_What is required_:
Write the data below out again, exactly as each line reads.

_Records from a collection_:

_ _ _ _ _

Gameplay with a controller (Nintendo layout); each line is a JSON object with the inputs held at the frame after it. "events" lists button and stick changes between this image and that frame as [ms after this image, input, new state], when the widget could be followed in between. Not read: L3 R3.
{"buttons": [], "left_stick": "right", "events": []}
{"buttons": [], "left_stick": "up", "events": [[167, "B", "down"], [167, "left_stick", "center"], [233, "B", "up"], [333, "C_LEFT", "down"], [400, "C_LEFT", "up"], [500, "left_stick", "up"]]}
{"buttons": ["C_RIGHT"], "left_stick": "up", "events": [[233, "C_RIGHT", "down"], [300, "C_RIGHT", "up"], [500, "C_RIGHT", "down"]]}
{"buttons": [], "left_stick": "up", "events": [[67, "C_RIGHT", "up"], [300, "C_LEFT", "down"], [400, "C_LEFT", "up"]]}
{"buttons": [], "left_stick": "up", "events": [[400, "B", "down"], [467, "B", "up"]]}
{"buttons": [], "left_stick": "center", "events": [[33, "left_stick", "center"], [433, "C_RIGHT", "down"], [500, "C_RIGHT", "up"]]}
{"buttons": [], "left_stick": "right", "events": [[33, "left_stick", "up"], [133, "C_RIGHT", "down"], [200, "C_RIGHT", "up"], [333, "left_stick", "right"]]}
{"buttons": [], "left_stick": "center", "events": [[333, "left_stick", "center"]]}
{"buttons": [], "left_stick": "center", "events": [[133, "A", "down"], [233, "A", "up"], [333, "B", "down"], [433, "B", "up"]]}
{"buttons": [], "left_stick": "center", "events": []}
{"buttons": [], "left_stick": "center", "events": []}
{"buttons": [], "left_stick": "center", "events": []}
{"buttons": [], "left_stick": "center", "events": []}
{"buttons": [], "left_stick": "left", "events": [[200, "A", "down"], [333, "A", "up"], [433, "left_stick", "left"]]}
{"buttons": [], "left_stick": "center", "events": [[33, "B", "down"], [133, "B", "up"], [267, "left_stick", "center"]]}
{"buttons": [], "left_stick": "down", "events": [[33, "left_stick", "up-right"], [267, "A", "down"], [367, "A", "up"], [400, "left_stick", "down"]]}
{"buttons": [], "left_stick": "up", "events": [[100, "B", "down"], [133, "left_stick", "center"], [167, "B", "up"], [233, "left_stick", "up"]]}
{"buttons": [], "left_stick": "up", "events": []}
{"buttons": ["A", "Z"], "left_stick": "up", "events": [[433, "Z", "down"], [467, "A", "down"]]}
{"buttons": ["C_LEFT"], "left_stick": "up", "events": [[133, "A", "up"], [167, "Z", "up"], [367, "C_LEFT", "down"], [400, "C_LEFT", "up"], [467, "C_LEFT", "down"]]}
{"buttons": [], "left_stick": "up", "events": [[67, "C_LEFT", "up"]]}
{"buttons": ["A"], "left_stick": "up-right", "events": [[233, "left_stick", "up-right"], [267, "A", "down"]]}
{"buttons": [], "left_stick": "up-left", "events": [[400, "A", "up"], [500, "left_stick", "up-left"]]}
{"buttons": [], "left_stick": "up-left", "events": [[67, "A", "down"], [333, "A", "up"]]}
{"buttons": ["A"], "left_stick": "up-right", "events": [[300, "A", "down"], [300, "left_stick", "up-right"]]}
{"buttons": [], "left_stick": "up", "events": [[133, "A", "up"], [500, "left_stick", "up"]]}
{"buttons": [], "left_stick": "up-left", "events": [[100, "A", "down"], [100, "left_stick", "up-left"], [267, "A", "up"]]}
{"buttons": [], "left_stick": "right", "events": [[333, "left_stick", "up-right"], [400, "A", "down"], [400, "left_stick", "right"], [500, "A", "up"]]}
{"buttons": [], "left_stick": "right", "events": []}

_ _ _ _ _

_Your response_:
Gameplay with a controller (Nintendo layout); each line is a JSON object with the inputs held at the frame after it. "events" lists button and stick changes between this image and that frame as [ms after this image, input, new state], when the widget could be followed in between. Not read: L3 R3.
{"buttons": [], "left_stick": "right", "events": []}
{"buttons": [], "left_stick": "up", "events": [[167, "B", "down"], [167, "left_stick", "center"], [233, "B", "up"], [333, "C_LEFT", "down"], [400, "C_LEFT", "up"], [500, "left_stick", "up"]]}
{"buttons": ["C_RIGHT"], "left_stick": "up", "events": [[233, "C_RIGHT", "down"], [300, "C_RIGHT", "up"], [500, "C_RIGHT", "down"]]}
{"buttons": [], "left_stick": "up", "events": [[67, "C_RIGHT", "up"], [300, "C_LEFT", "down"], [400, "C_LEFT", "up"]]}
{"buttons": [], "left_stick": "up", "events": [[400, "B", "down"], [467, "B", "up"]]}
{"buttons": [], "left_stick": "center", "events": [[33, "left_stick", "center"], [433, "C_RIGHT", "down"], [500, "C_RIGHT", "up"]]}
{"buttons": [], "left_stick": "right", "events": [[33, "left_stick", "up"], [133, "C_RIGHT", "down"], [200, "C_RIGHT", "up"], [333, "left_stick", "right"]]}
{"buttons": [], "left_stick": "center", "events": [[333, "left_stick", "center"]]}
{"buttons": [], "left_stick": "center", "events": [[133, "A", "down"], [233, "A", "up"], [333, "B", "down"], [433, "B", "up"]]}
{"buttons": [], "left_stick": "center", "events": []}
{"buttons": [], "left_stick": "center", "events": []}
{"buttons": [], "left_stick": "center", "events": []}
{"buttons": [], "left_stick": "center", "events": []}
{"buttons": [], "left_stick": "left", "events": [[200, "A", "down"], [333, "A", "up"], [433, "left_stick", "left"]]}
{"buttons": [], "left_stick": "center", "events": [[33, "B", "down"], [133, "B", "up"], [267, "left_stick", "center"]]}
{"buttons": [], "left_stick": "down", "events": [[33, "left_stick", "up-right"], [267, "A", "down"], [367, "A", "up"], [400, "left_stick", "down"]]}
{"buttons": [], "left_stick": "up", "events": [[100, "B", "down"], [133, "left_stick", "center"], [167, "B", "up"], [233, "left_stick", "up"]]}
{"buttons": [], "left_stick": "up", "events": []}
{"buttons": ["A", "Z"], "left_stick": "up", "events": [[433, "Z", "down"], [467, "A", "down"]]}
{"buttons": ["C_LEFT"], "left_stick": "up", "events": [[133, "A", "up"], [167, "Z", "up"], [367, "C_LEFT", "down"], [400, "C_LEFT", "up"], [467, "C_LEFT", "down"]]}
{"buttons": [], "left_stick": "up", "events": [[67, "C_LEFT", "up"]]}
{"buttons": ["A"], "left_stick": "up-right", "events": [[233, "left_stick", "up-right"], [267, "A", "down"]]}
{"buttons": [], "left_stick": "up-left", "events": [[400, "A", "up"], [500, "left_stick", "up-left"]]}
{"buttons": [], "left_stick": "up-left", "events": [[67, "A", "down"], [333, "A", "up"]]}
{"buttons": ["A"], "left_stick": "up-right", "events": [[300, "A", "down"], [300, "left_stick", "up-right"]]}
{"buttons": [], "left_stick": "up", "events": [[133, "A", "up"], [500, "left_stick", "up"]]}
{"buttons": [], "left_stick": "up-left", "events": [[100, "A", "down"], [100, "left_stick", "up-left"], [267, "A", "up"]]}
{"buttons": [], "left_stick": "right", "events": [[333, "left_stick", "up-right"], [400, "A", "down"], [400, "left_stick", "right"], [500, "A", "up"]]}
{"buttons": [], "left_stick": "right", "events": []}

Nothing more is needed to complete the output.